Климов объяснил ей обязанности свидетеля, его права и ответственность, достал из папки лист бумаги и быстро написал нужный текст, протянул ей. Она пробежала глазами несколько строчек и расписалась, где он показал.
— Так, спасибо. Тогда начнем, я включаю… — И он поставил между собой и ею небольшой диктофон, нажал клавишу записи. — Что вы думаете, Зоя Сергеевна, по поводу этого трагического происшествия — убийства вашего друга?
— Что я думаю?! — Девушка изобразила, впрочем довольно естественно, изумление. — Это вы, следователь, у меня спрашиваете?!
— Именно у вас. Вы были достаточно, как мне известно, близки с Леонидом Борисовичем. Хорошо, видимо, знали его характер. Его слабости и сильные стороны. Его привязанности, интересы помимо чисто служебных. И все это на протяжении многих лет, не так ли? — Климов, конечно, блефовал, но делал это уверенно.

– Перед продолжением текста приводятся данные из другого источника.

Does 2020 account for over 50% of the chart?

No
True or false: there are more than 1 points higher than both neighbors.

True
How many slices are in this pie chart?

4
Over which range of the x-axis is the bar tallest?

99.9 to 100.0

— От кого вы это все узнали? Это же чушь собачья! Я — знала Леонида?! Да его собственные родители толком не знали! Кто все это вам наплел?!

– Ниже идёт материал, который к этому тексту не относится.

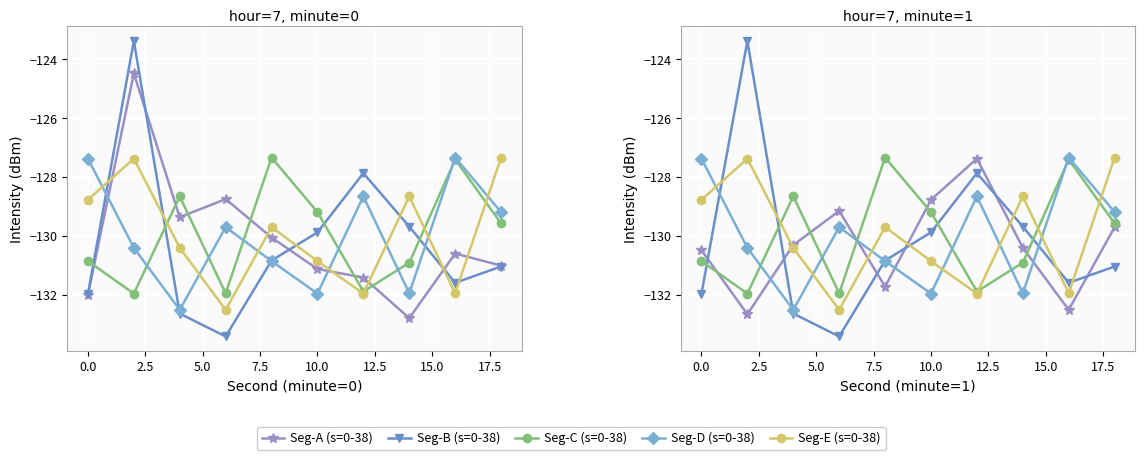

What is the label of the 5th point from the right?

10.0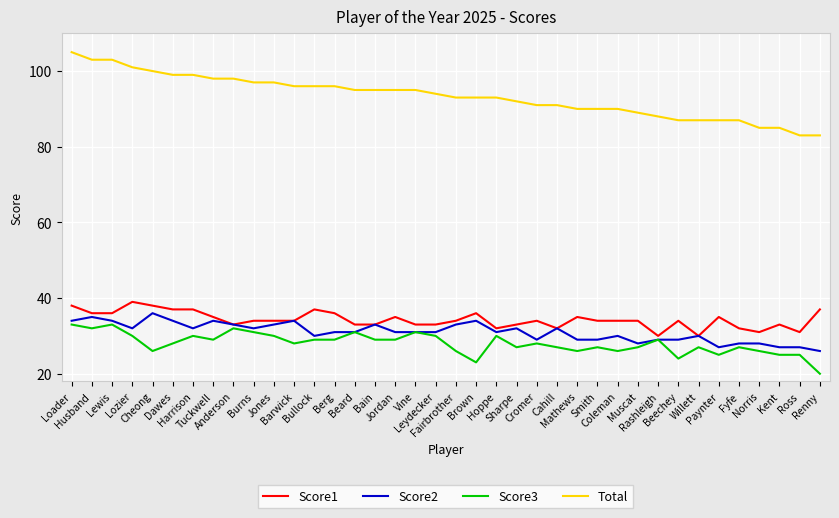

The value of Total at Cheong is 100. True or false?

True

— Вы не поверите, но эти сведения исходили от него самого. Мне передали лица, которым он доверял.
— И даже наши интимные подробности? — уже не с иронией, а с откровенным сарказмом спросила Зоя.
— Насчет интима ничего не могу сказать, не интересовался, но к вам он относился, насколько мне известно, по-доброму.

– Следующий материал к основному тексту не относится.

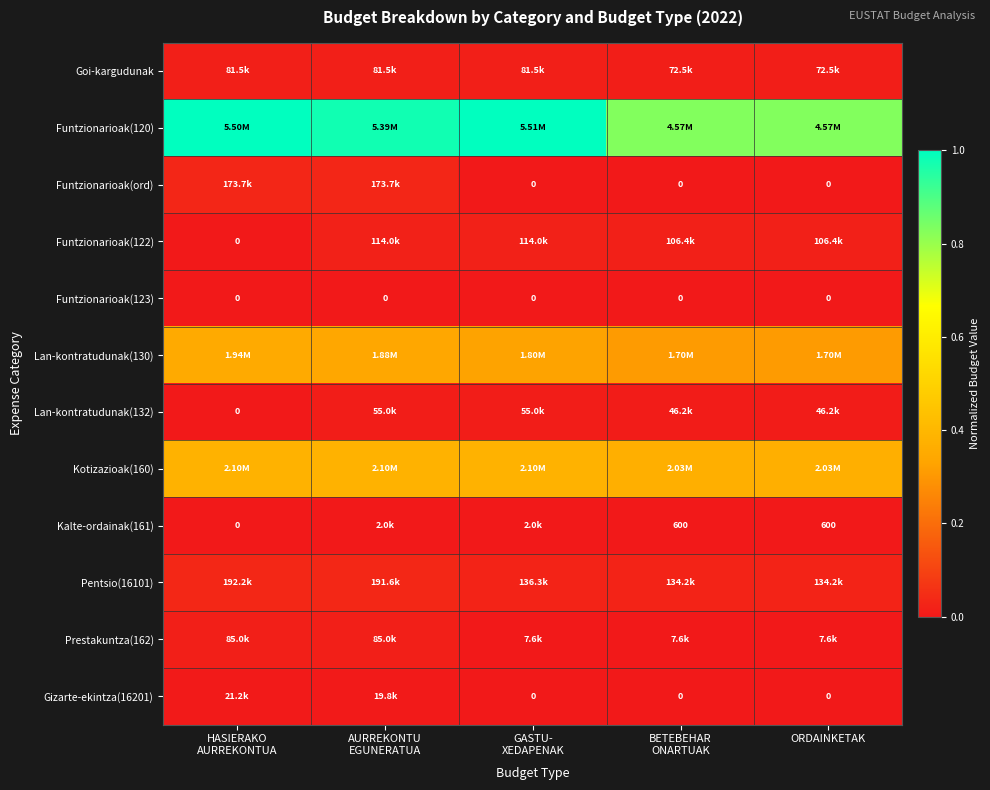

Where is Pentsio(16101) nearest to the value 0?

BETEBEHAR ONARTUAK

— Ничего себе доброта!.. Задним числом…
— Вы что имеете в виду?
— Добрым ему надо было быть раньше…
— Ну хорошо, не будем спорить, вам все-таки видней. Как вы думаете, кому он мог перейти дорогу?
— Не знаю… Он говорил однажды, что ему постоянно угрожают. Но я почти уверена, что это было обычное мужское кокетство. И он был не лишен этого противного для мужчины качества.
— Когда вы с ним виделись в последний раз?
— За неделю до его гибели.
«Ответила уверенно, но слишком быстро, — отметил про себя Климов. — А как найти следы ее пребывания?»
— Вы были у него? На работе или дома?
— Приезжала на студию… потом куда-то поехали. Кажется, в тот же «Космос»… Нет, «Космос» был до того. А тогда поехали на ВВЦ. В «Подкову». Однажды к нему домой заезжали, показал, как живет.
— О чем говорили, если не секрет?
— Теперь-то уж какой секрет?.. Ну, словом, я решила, что сидеть у моря и ждать погоды… В смысле в Нижнем… Бессмысленно. И поставила вопрос ребром. Он начал юлить. Врать. И я поняла, что у него здесь кто-то завелся. Он говорил, что не готов к браку, что впереди большие планы и брак будет его стреноживать, да, именно так и сказал.
— А вы не пытались узнать, кто ваша соперница?
— А зачем? Я хоть и простой врач, но чести своей не лишилась. Человеческой, — поправилась она. — Проверять? Выслеживать? Вы так это понимаете? Нанимать сыщиков?
— Почему бы и нет? Многие так делают, когда хотят быть твердо уверены. А может, он тянул по той причине, что не хотел, чтобы и вы были замешаны в те разборки, которые у нас устраивают уголовники? Может, он в первую очередь о вас заботился?
— Как же, как же! Он ни о ком, кроме себя, не думал… Типичный эгоист.
— Но товарищи отмечали его высокое гражданское мужество. Как-то не совпадает.
— А почему? Можно быть в одном смысле мужественным, а в другом — тряпкой. И одно другому в характере человека не противоречит. Человек — сложный организм.
— Это в вас, видимо, врач говорит, — улыбнулся Климов.
— Я ему не раз говорила: оставь ты свои дурацкие темы, за которые тебе однажды башку оторвут! Думаете, послушал? Как же! Он ведь был упрямый. Зацикленный. А больше всего любил деньги. Вот из-за них мог и погореть однажды.